Dueto da tarde (CLXVI)



Dueto da tarde (CLXVI)

Andorinha solitária brincando como muitas na ventania.
Ventos vêm e vão, se cruzam e ajudam nos seus balanços, na sua dança.
Contra a corrente, a favor da corrente, ela desacorrenta-se e vai.
Andorinha solitária ganhou bastante companhia... Agora brinca com pardais na imaginação:
Pardais não alcançam suas alturas nem aturam os ventos que para ela são afagos.
Por causa de seus voos audazes, extensos e altos, andorinhas têm poucos afetos, aparentemente. 
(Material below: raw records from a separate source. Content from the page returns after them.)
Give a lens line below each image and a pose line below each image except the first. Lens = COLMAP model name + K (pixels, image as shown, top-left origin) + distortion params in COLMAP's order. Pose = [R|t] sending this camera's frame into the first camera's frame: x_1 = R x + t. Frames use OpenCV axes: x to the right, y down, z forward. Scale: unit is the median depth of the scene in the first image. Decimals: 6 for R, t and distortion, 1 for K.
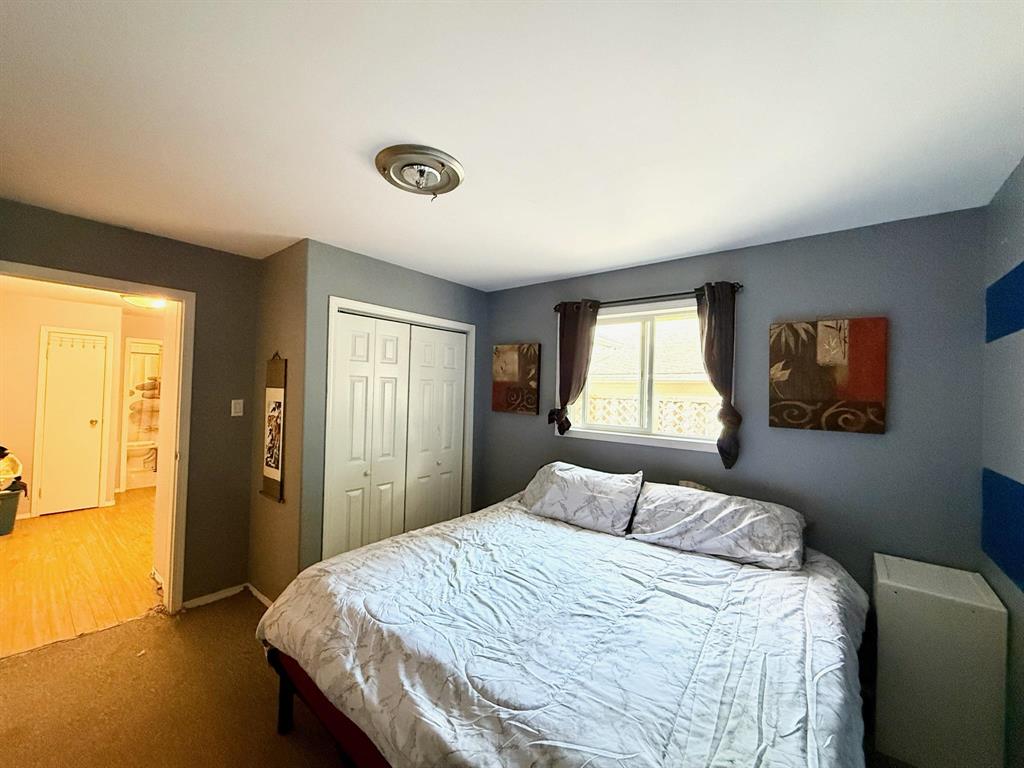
lens RADIAL K [[407.6, 0, 507.6], [0, 407.6, 382.1], [0, 0, 1]] dist [-0.000327, -0.000287]
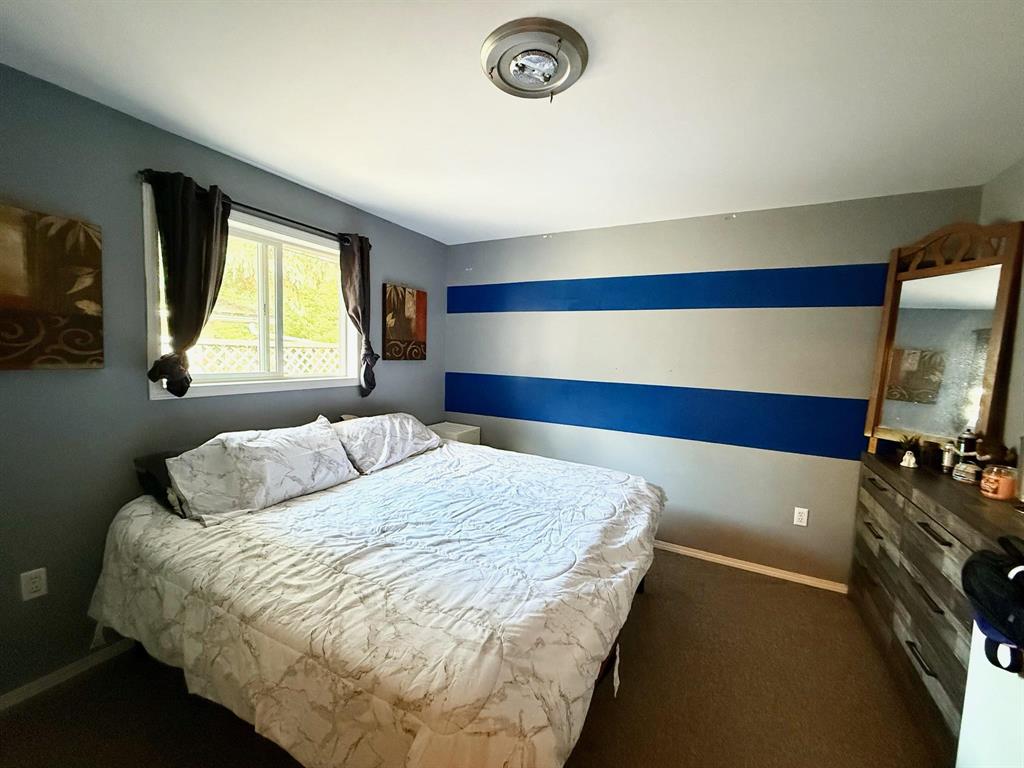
lens RADIAL K [[407.6, 0, 509.1], [0, 407.6, 386.8], [0, 0, 1]] dist [-0.000327, -0.000287]
pose [[-0.191210, -0.116352, 0.974629, -0.835882], [-0.054958, 0.992661, 0.107723, 0.030796], [-0.980009, -0.032966, -0.196201, 0.934291]]
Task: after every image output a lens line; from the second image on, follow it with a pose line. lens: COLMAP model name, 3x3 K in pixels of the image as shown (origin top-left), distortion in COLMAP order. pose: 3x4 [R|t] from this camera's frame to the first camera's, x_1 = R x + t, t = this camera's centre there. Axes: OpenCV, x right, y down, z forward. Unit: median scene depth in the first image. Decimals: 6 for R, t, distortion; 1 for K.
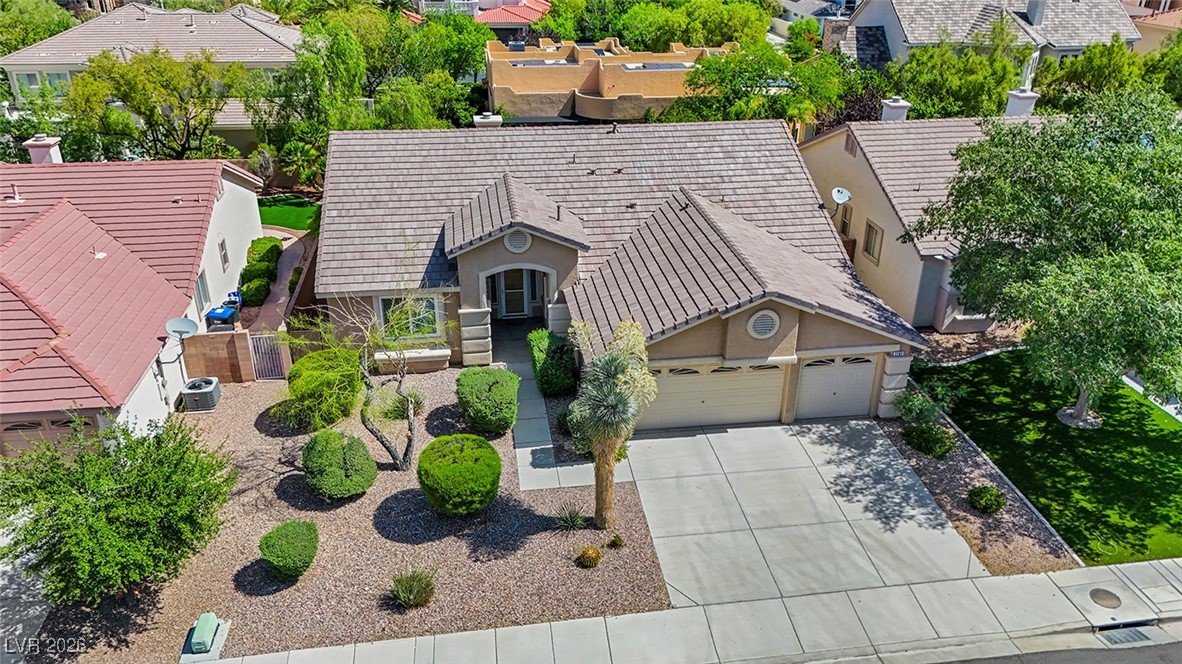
lens RADIAL K [[858.5, 0, 591.5], [0, 858.5, 354.9], [0, 0, 1]] dist [0.075334, -0.079652]
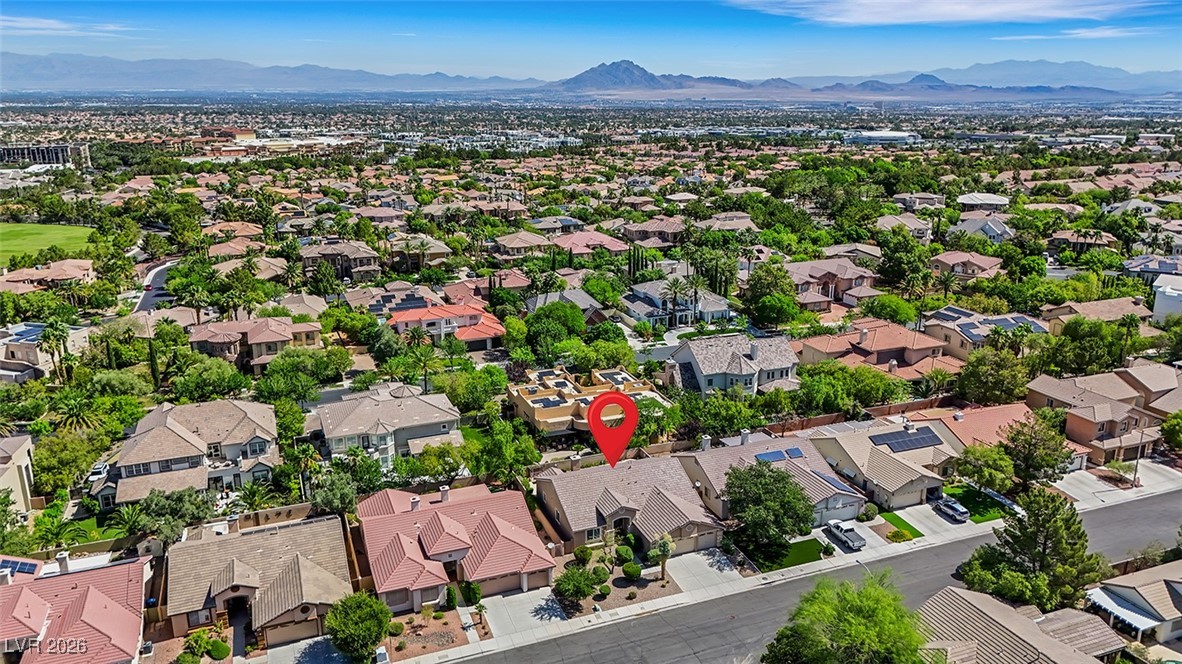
lens RADIAL K [[866.5, 0, 593.3], [0, 866.5, 336.0], [0, 0, 1]] dist [0.084447, -0.088016]
pose [[0.974319, -0.074011, 0.212662, -1.042424], [0.112815, 0.977802, -0.176568, -0.240810], [-0.194873, 0.196025, 0.961040, -3.047089]]
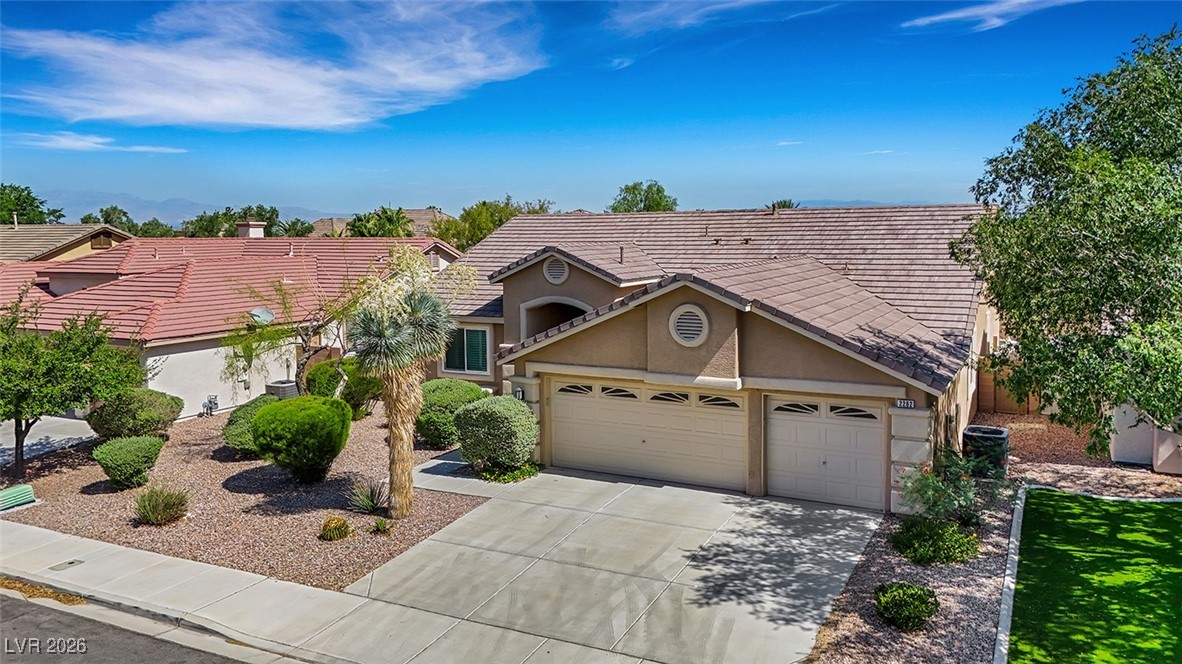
lens RADIAL K [[880.3, 0, 614.6], [0, 880.3, 320.7], [0, 0, 1]] dist [0.093447, -0.083803]
pose [[0.816257, 0.044275, -0.575990, 0.549982], [-0.248773, 0.926812, -0.281303, 0.180191], [0.521380, 0.372906, 0.767531, 0.346193]]
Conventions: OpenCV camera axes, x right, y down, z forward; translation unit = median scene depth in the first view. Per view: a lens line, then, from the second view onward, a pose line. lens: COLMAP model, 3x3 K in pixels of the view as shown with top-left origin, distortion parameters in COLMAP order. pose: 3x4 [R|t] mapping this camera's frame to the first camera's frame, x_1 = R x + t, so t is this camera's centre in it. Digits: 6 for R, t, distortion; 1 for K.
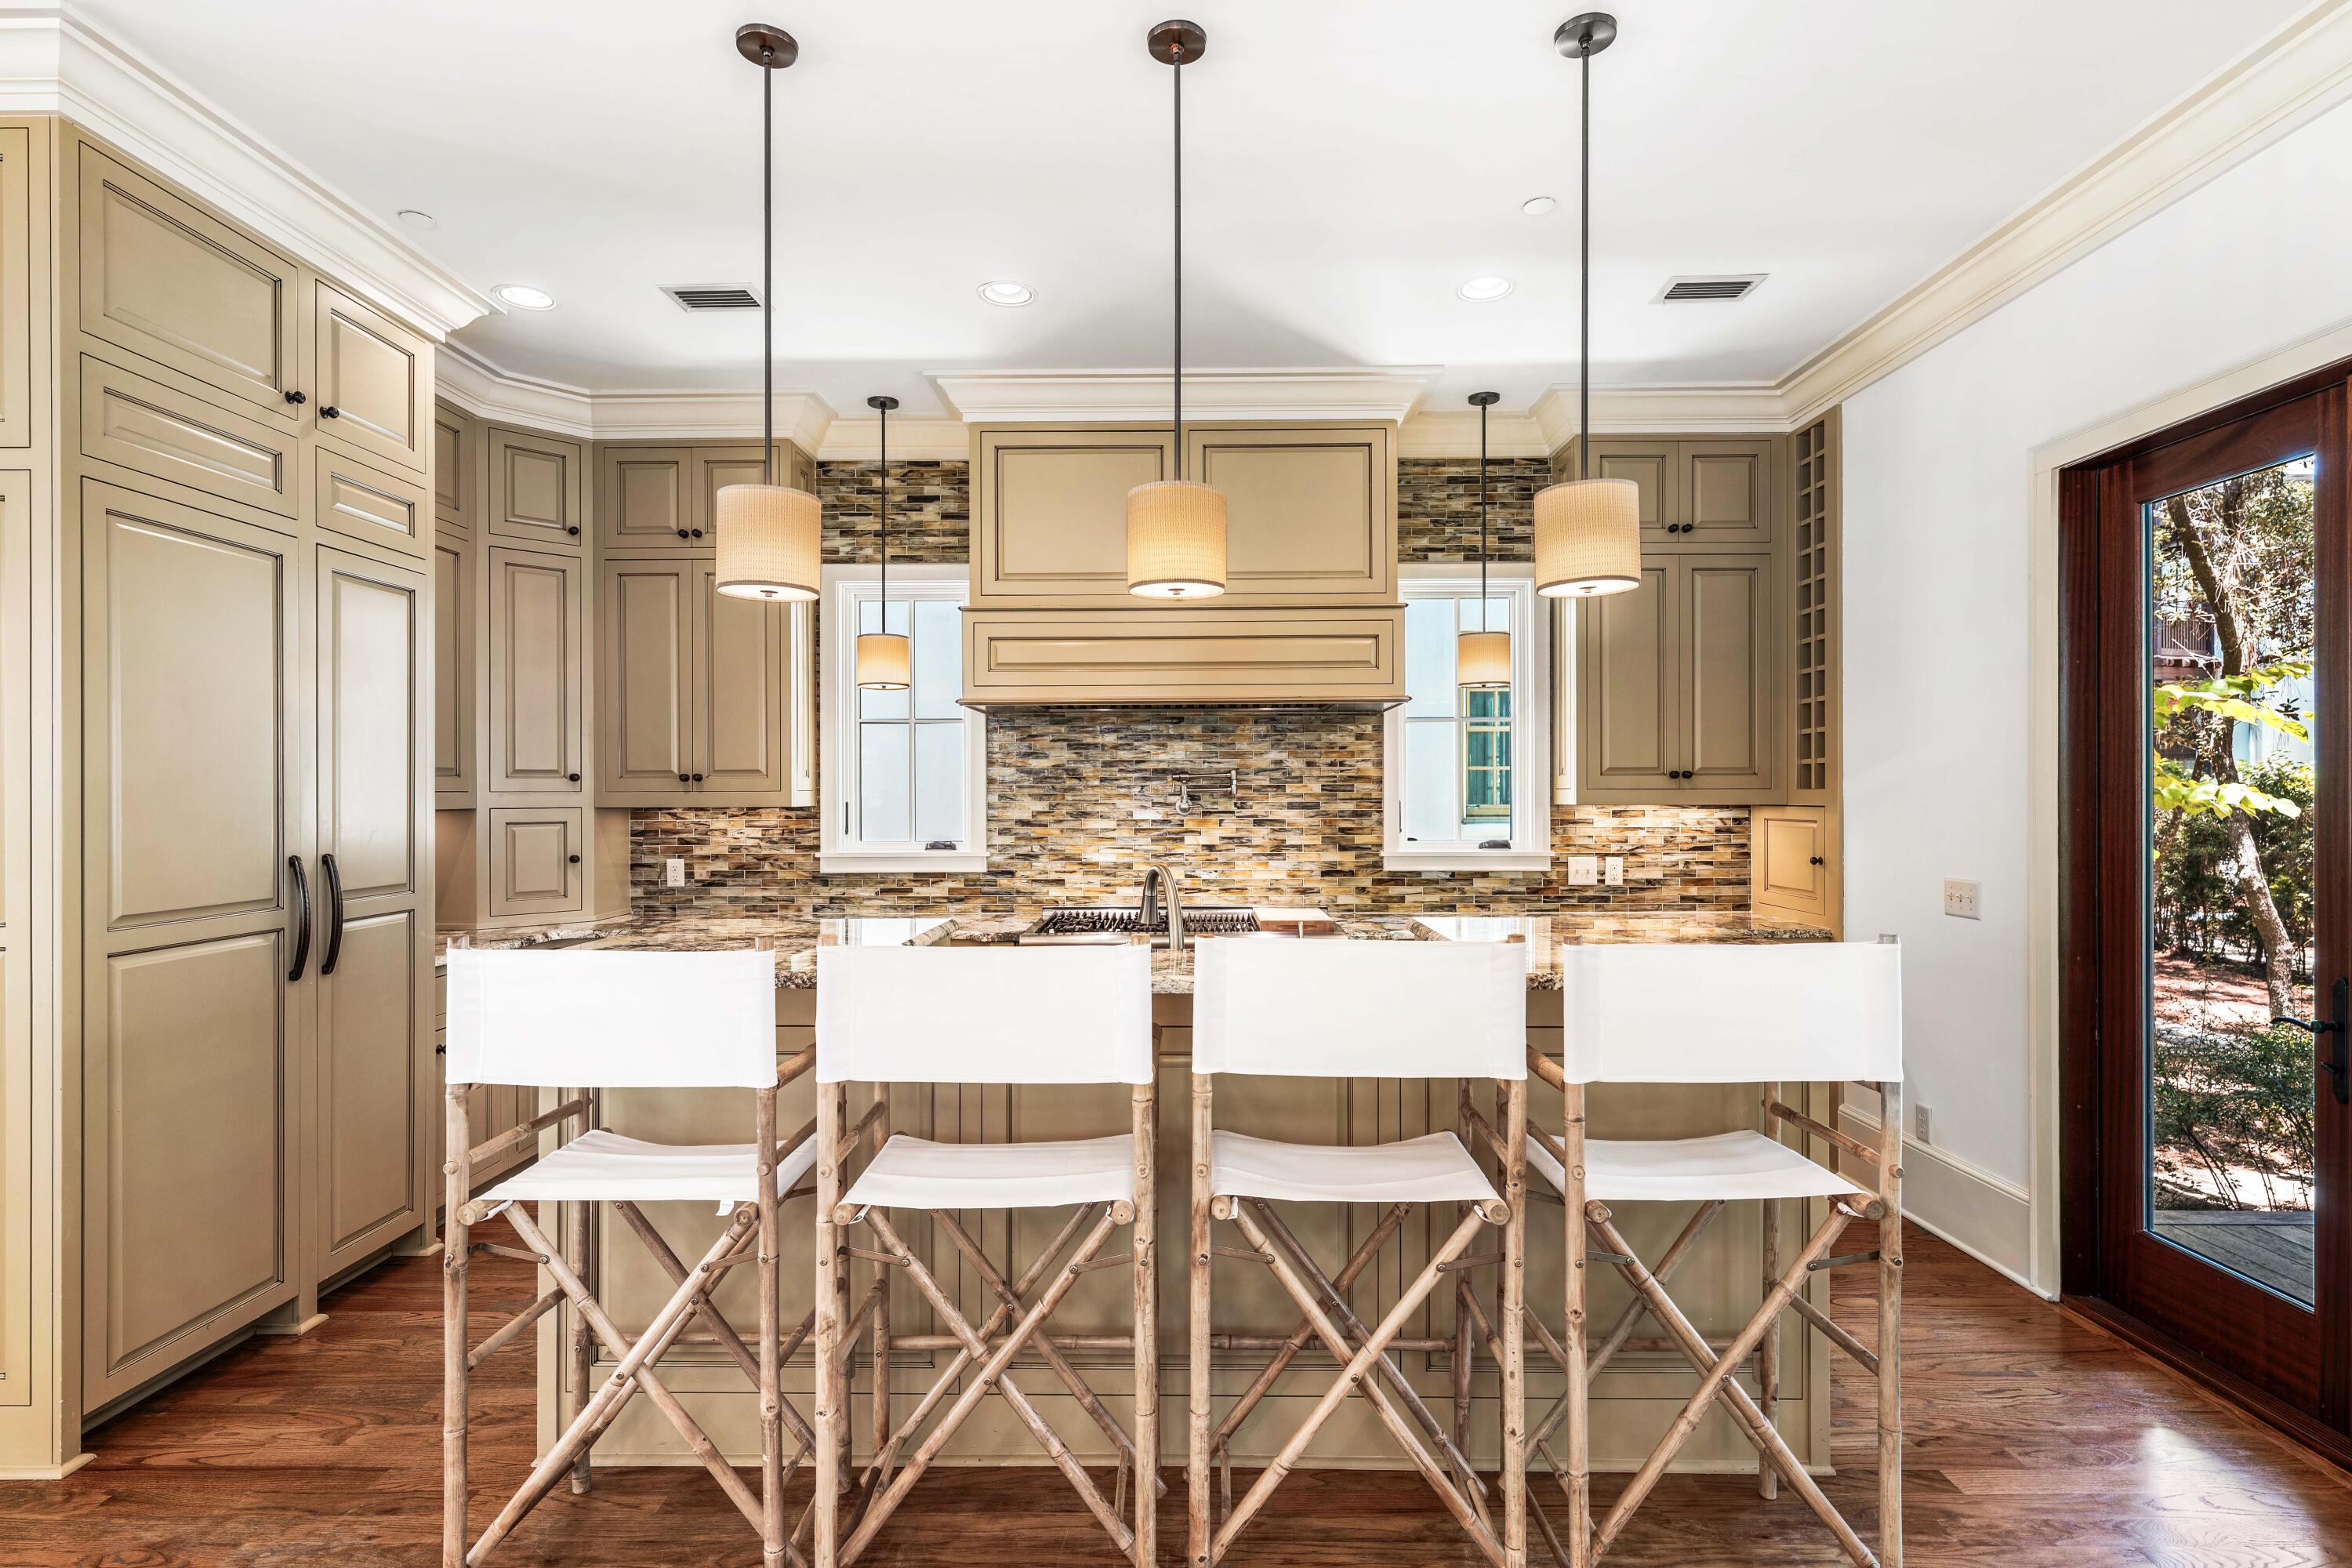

Mas não ligam aparências. Nem desaparências: se parecem desaparecer em euforia é porque os olhos dos pardais estão distantes.
De vez em quando descem ao mundo dos simples mortais, tem sua prole e descansam um pouco. Observam outras aves e batem o ponto como mensageiras do verão.
Ela se lembra disso e de tudo mais que está lá embaixo esperando que desça. Mas está tão bom o combate com o vento!
Nessa bela manhã tocou junto ao vento as mãos de um Deus. Pegou e levou para longas distâncias suas prosas poéticas.
Bela manhã: cinzenta, ventosa, céu carrancudo, solidão. Para ela está perfeito. E não porque brigou com a vida. Não, não porque brigou com a vida.
Ela pede mais, quer outras provocações. Não quer pousar em um fio de luz e olhar com olhar vago. Quer outro rasgo de vento, outro turbilhão de tempo... Mais altitude e desafio.
São suas prosas poéticas, ela carrega para as imensidões, convidando pardais que não a alcançam, convidando terrestres tantos que não a alcançam.
Andorinha solitária brincando de viver na ventania e carregando a presença de todos em seus pensamentos.
Carregando e descarregando, recolhendo e soltando, contra o vento e a favor do vento, como tudo que intensamente está e intensamente passa.